• **Pictures with lens parameters**:
------------------------------------------------

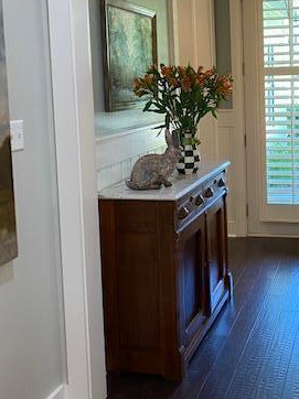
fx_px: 530
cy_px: 127
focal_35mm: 46
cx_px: 253
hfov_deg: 30.5
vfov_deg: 40.6
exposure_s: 1/60
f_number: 1.8
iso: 160
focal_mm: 4.25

------------------------------------------------

• **Exercise description**:
Without including any picture, repeat the data exactly.

• **The answer**:
fx_px: 530
cy_px: 127
focal_35mm: 46
cx_px: 253
hfov_deg: 30.5
vfov_deg: 40.6
exposure_s: 1/60
f_number: 1.8
iso: 160
focal_mm: 4.25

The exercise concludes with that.